#### [PASSAGE FOR REVIEW]
**********
Cow Camp Chatter
Dam Side of the Pedigree
Ron Torell, Long-Standing Educator and Advocate of Agriculture
What do you look for in your quest for the perfect bull? What questions do you ask your seed stock producer when contemplating sire selection? When selecting a bull, buyers generally concentrate on the top or sire side of the pedigree relying entirely on visual appraisal and Expected Progeny Differences (EPD’s). Seldom are seed stock producers asked about the bottom or dam side of the pedigree. Buyers may show little interest in viewing the young bull’s mother or her life-long performance records.
An important consideration when deciding on a bull is to include the dam side of the pedigree especially if female offspring are to be kept for replacements. The brood cow factory is the foundation of a cow herd for both the registered seed stock producer and the commercial cattleman. A lot is expected of our four-legged employees. We count on their ability to produce a saleable calf every 365 days from age two to ten years by converting low quality fiber into sufficient body condition allowing them to reproductively cycle and breed back within 84 days of calving. Brood cows must have the leg and skeletal structure that permits them to travel great distances harvesting grass. They must have the gut capacity to pack away large quantities of low quality forage so the rumen bugs can do their job. Additionally, they must have all the convenience traits that factor directly in to the economics of time, facilities, vaccines, and labor. These traits include calving ease, mothering ability, well-attached udders with small, well-placed teats, good dispositions, and the propensity to be easy fleshers.
**********
#### [TASK GOAL]
From the article on the dam side of the pedigree, set down word for word the passage between "Cow Camp Chatter" and "life-long performance records.", inclusive.

#### [INFORMATION SUPPLIED]
**********
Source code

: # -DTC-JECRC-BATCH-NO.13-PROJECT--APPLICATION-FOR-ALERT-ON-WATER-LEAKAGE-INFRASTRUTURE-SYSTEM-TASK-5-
**********
#### [ANSWER SPACE]
Cow Camp Chatter
Dam Side of the Pedigree
Ron Torell, Long-Standing Educator and Advocate of Agriculture
What do you look for in your quest for the perfect bull? What questions do you ask your seed stock producer when contemplating sire selection? When selecting a bull, buyers generally concentrate on the top or sire side of the pedigree relying entirely on visual appraisal and Expected Progeny Differences (EPD’s). Seldom are seed stock producers asked about the bottom or dam side of the pedigree. Buyers may show little interest in viewing the young bull’s mother or her life-long performance records.